* _What to do_
Write out every line of the items below word for word, but leave out the pictures.

* _Data entries_
** begin **
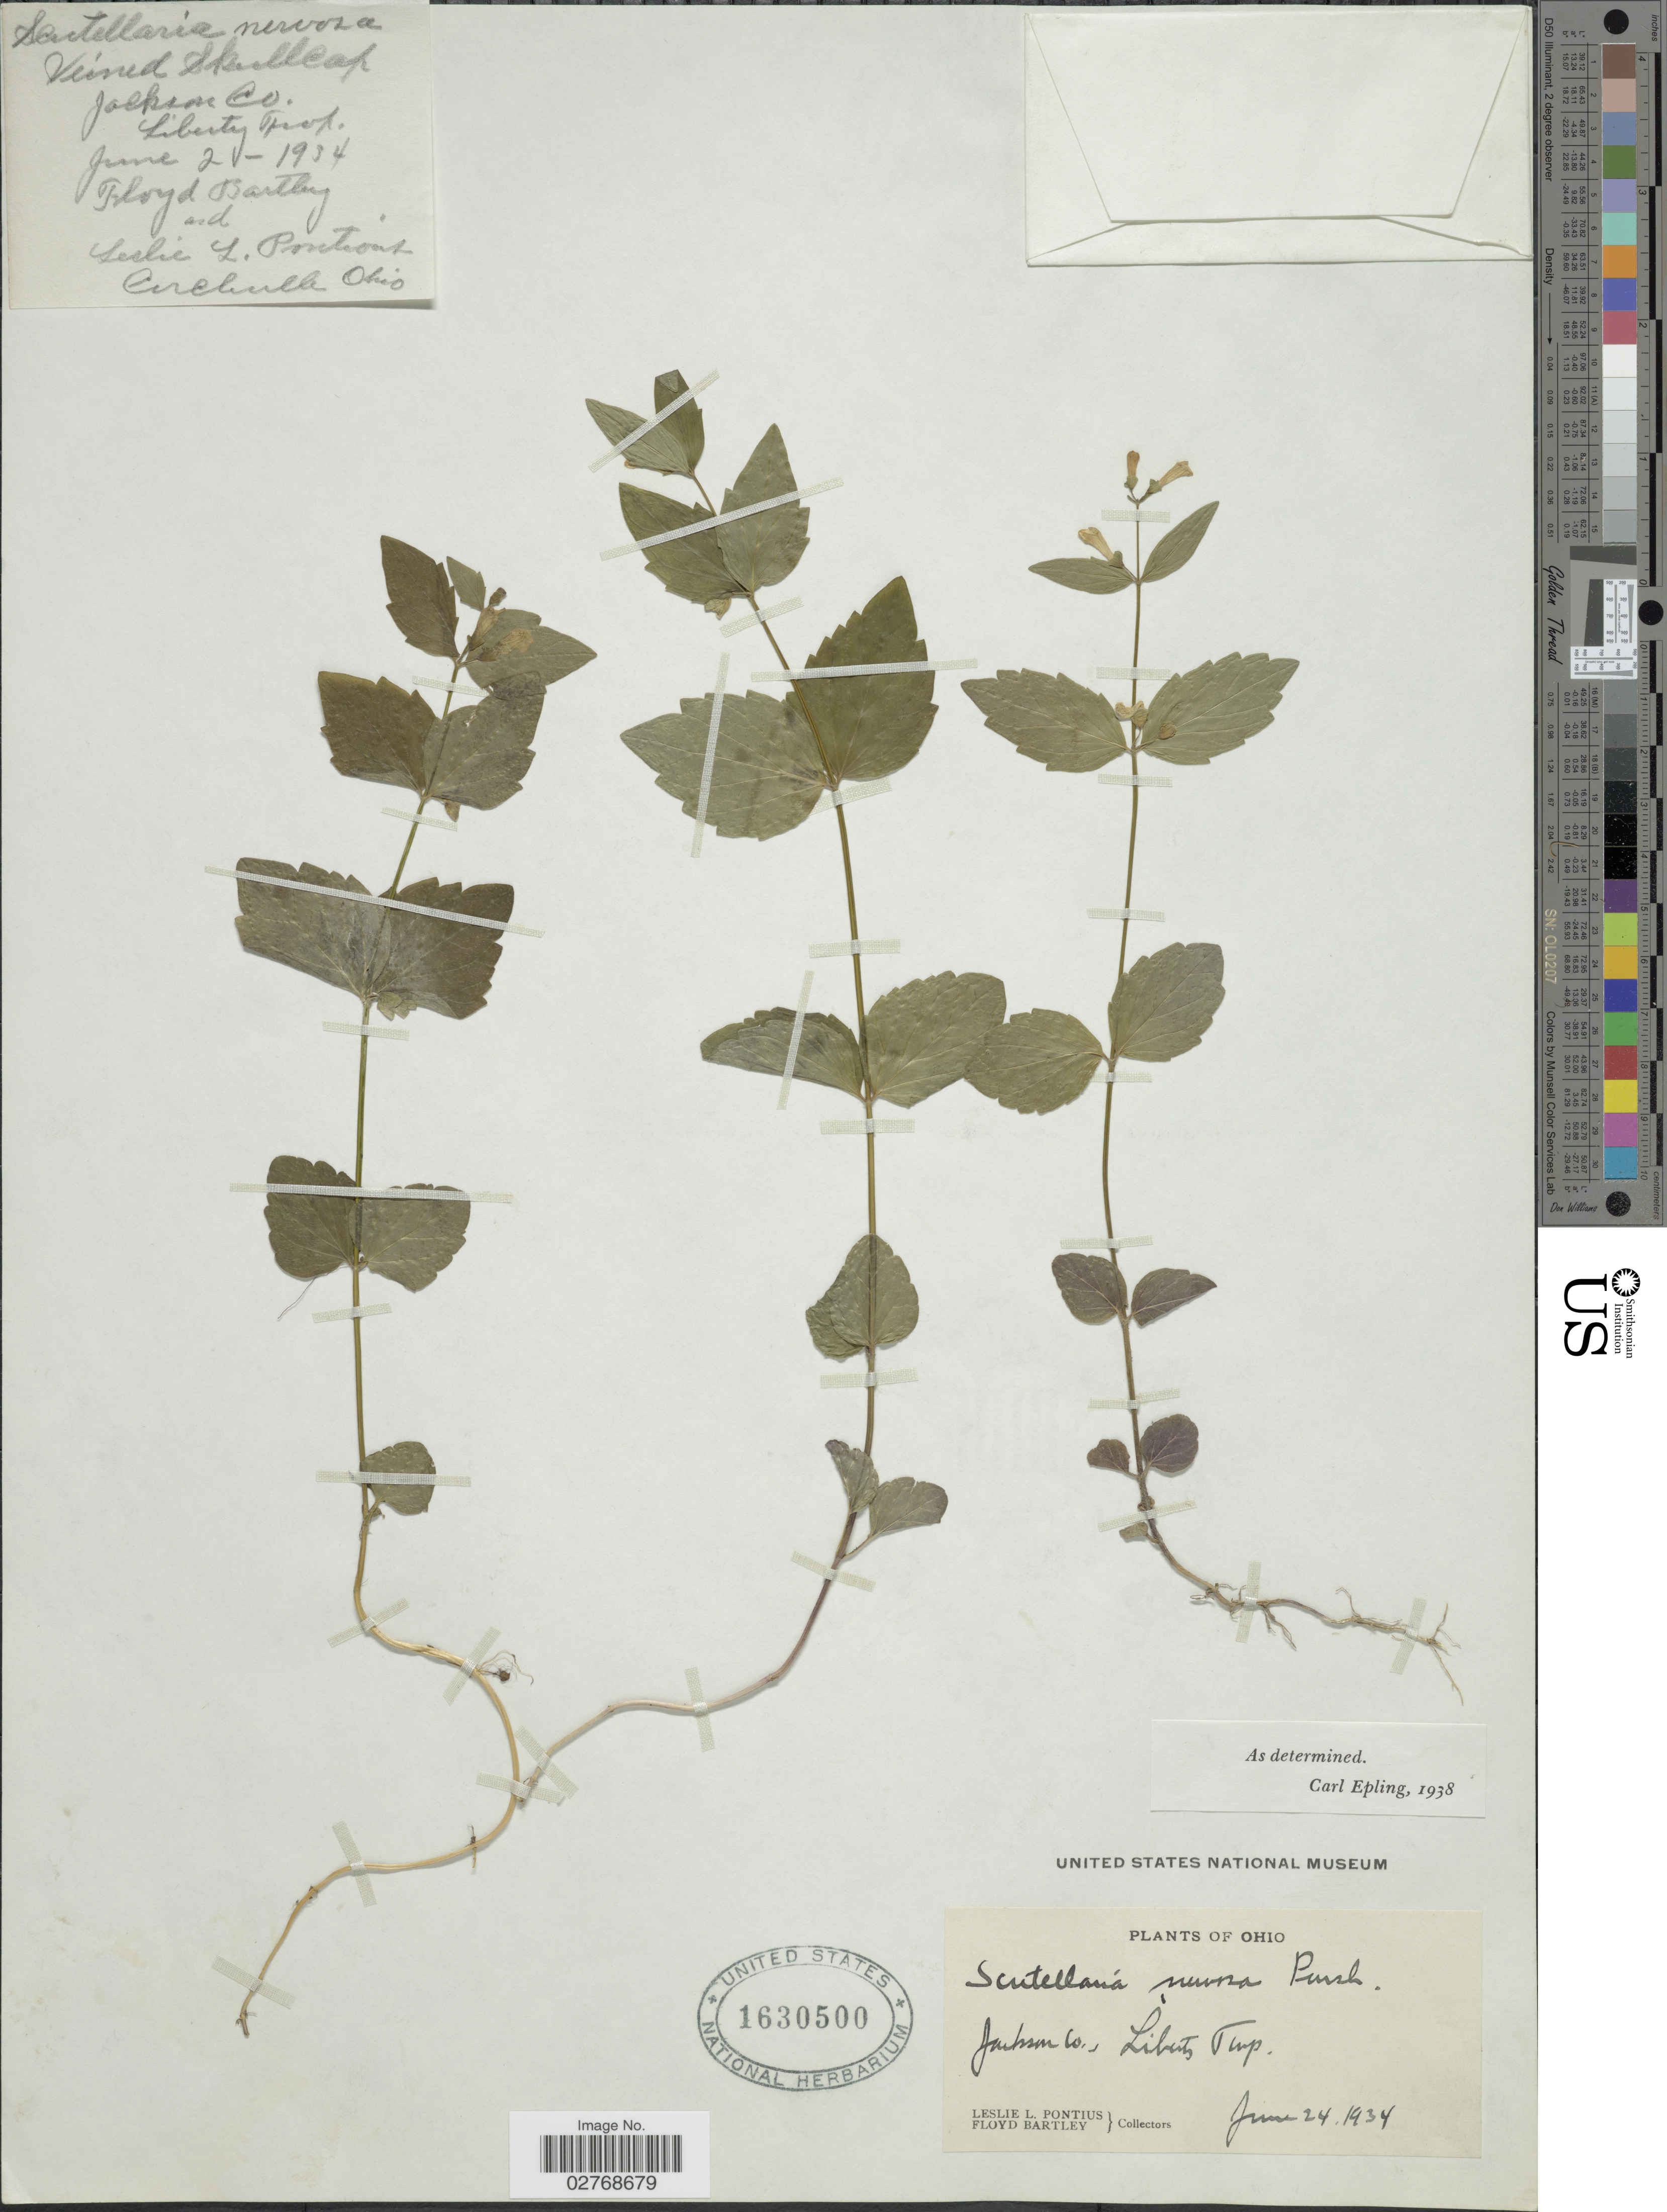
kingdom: Plantae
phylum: Tracheophyta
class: Magnoliopsida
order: Lamiales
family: Lamiaceae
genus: Scutellaria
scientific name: Scutellaria nervosa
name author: Pursh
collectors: L. Pontius & F. Bartley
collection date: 1934-06-24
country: United States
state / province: Ohio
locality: Jackson Co., Liberty Twp.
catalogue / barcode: US 1630500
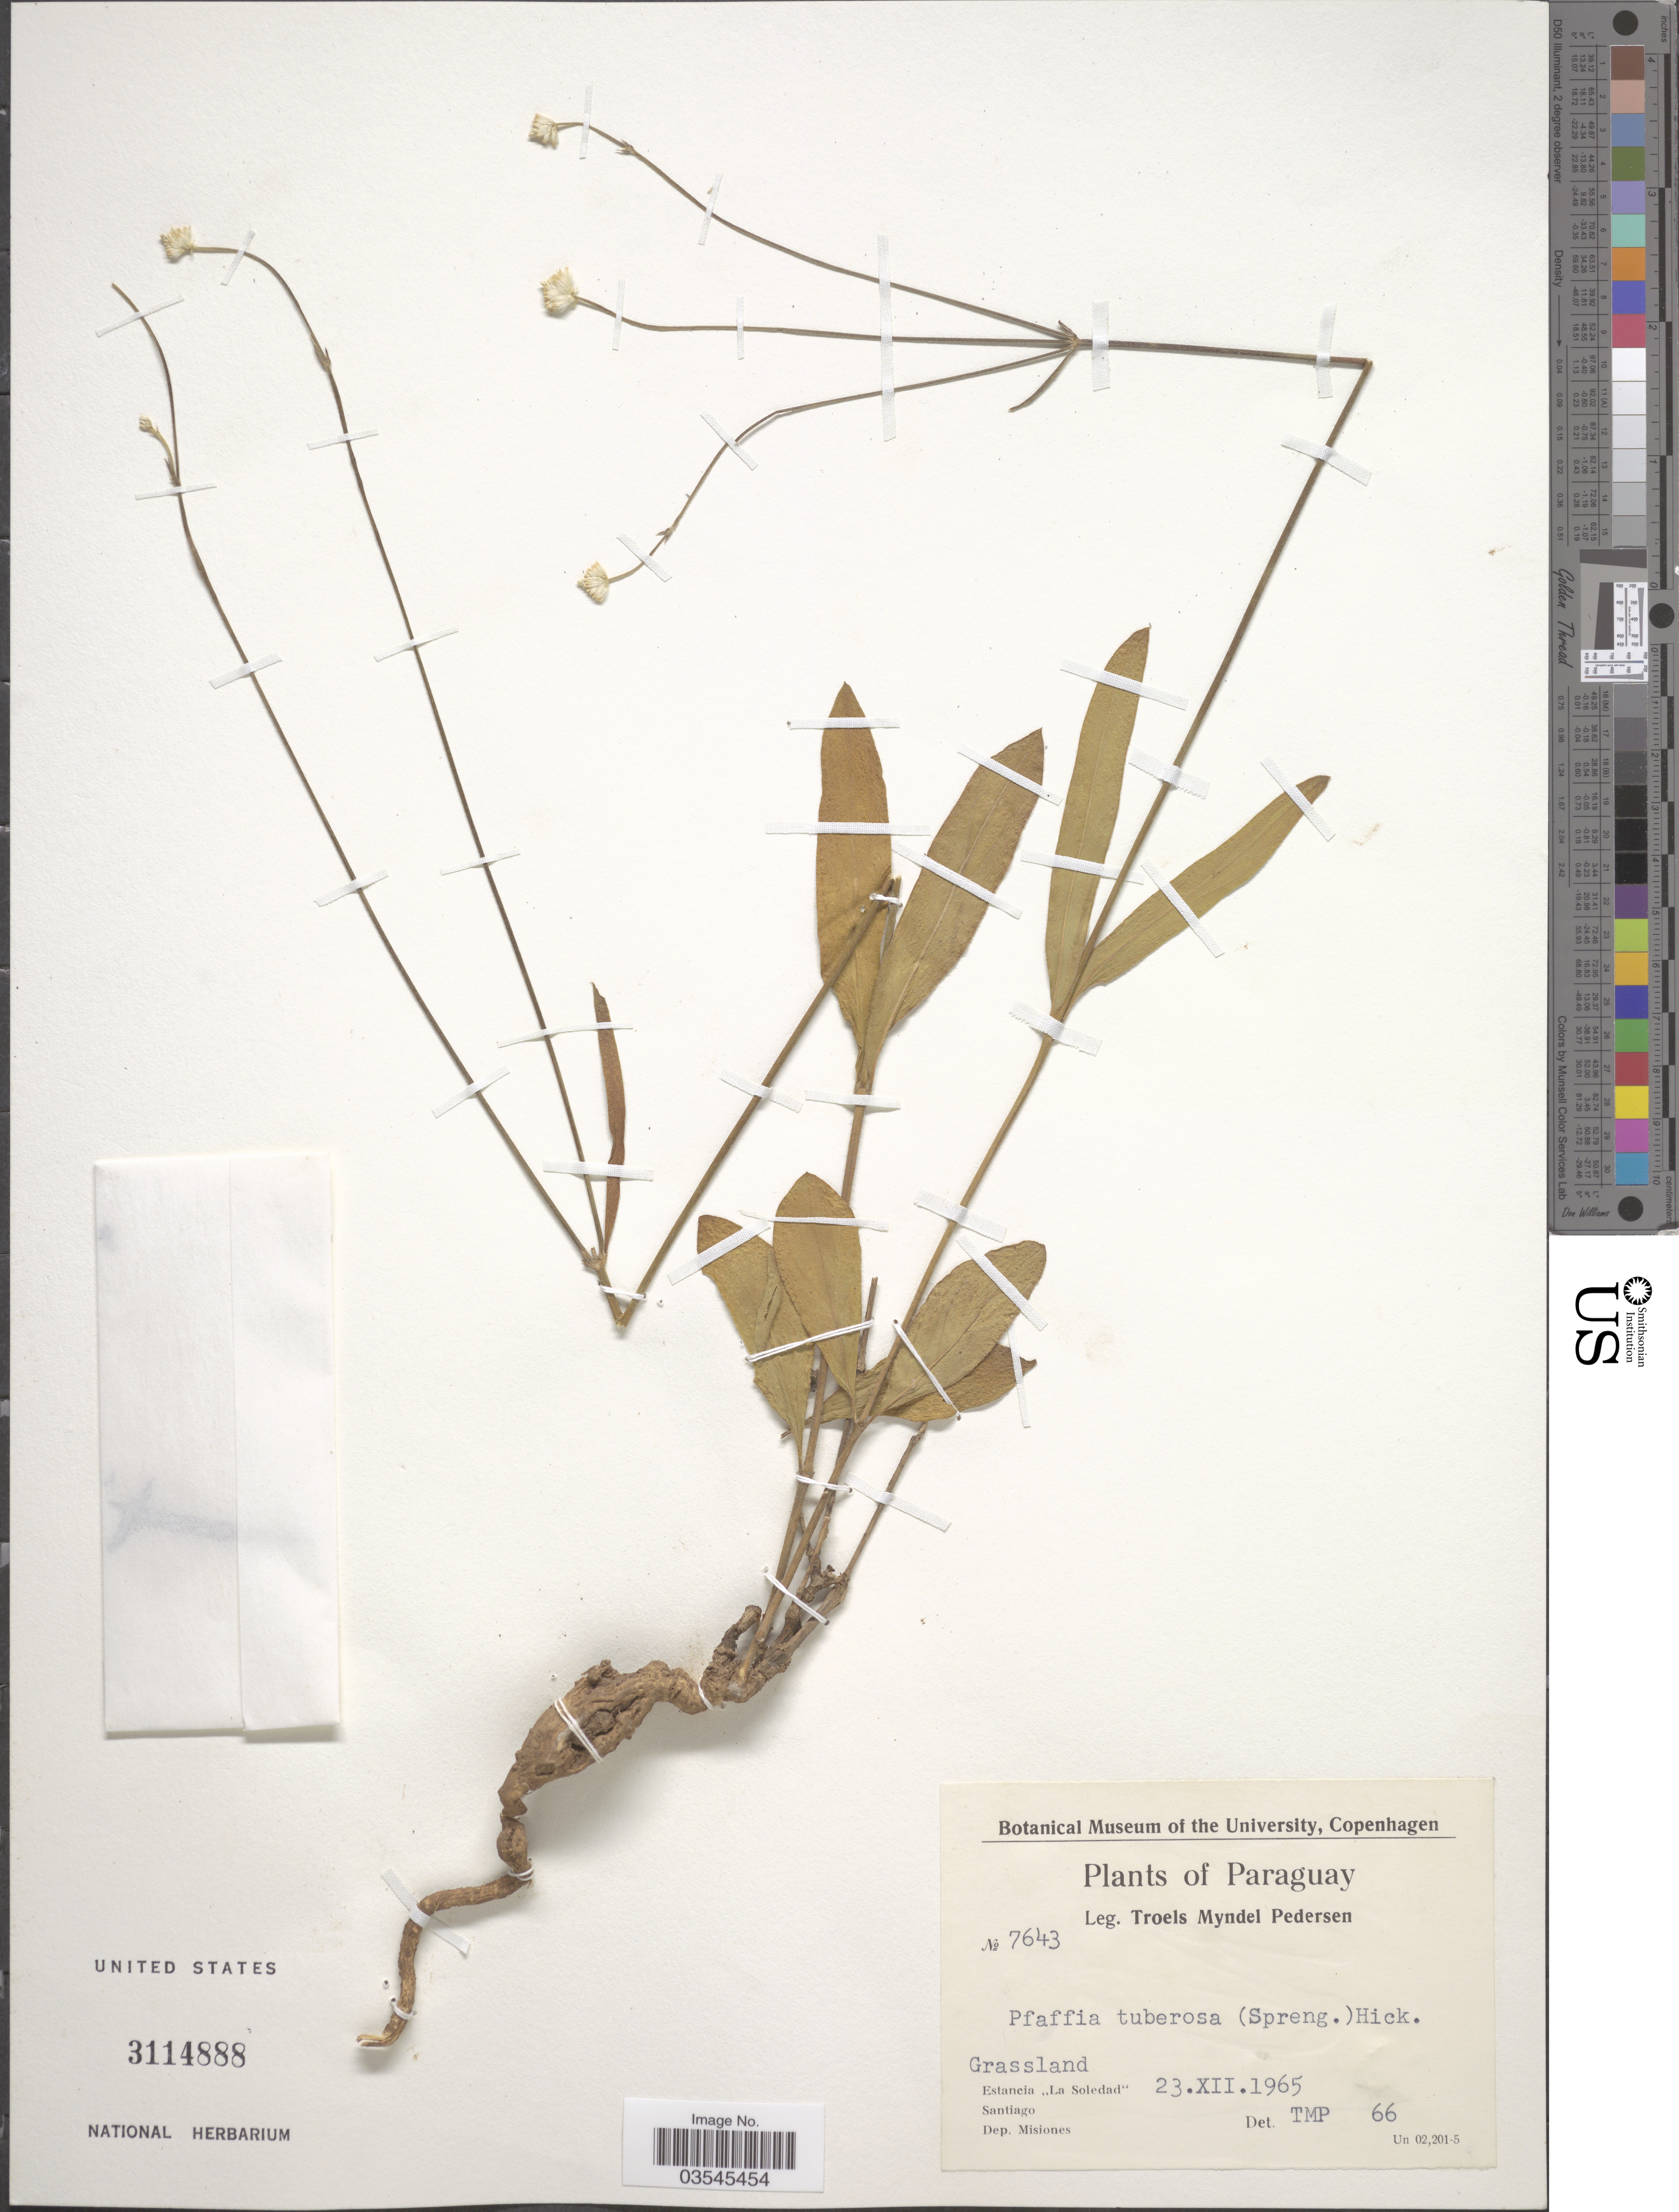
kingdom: Plantae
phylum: Tracheophyta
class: Magnoliopsida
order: Caryophyllales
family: Amaranthaceae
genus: Pfaffia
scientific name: Pfaffia tuberosa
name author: (Moq. ex DC.) Hicken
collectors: T. Pederson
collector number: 7643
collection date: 1965-12-23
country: Paraguay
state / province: Misiones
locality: Estancia "La Soledad" Santiago. Dep. Misiones.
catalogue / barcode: US 3114888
** end **
* _Answer to this problem_
kingdom: Plantae
phylum: Tracheophyta
class: Magnoliopsida
order: Lamiales
family: Lamiaceae
genus: Scutellaria
scientific name: Scutellaria nervosa
name author: Pursh
collectors: L. Pontius & F. Bartley
collection date: 1934-06-24
country: United States
state / province: Ohio
locality: Jackson Co., Liberty Twp.
catalogue / barcode: US 1630500
kingdom: Plantae
phylum: Tracheophyta
class: Magnoliopsida
order: Caryophyllales
family: Amaranthaceae
genus: Pfaffia
scientific name: Pfaffia tuberosa
name author: (Moq. ex DC.) Hicken
collectors: T. Pederson
collector number: 7643
collection date: 1965-12-23
country: Paraguay
state / province: Misiones
locality: Estancia "La Soledad" Santiago. Dep. Misiones.
catalogue / barcode: US 3114888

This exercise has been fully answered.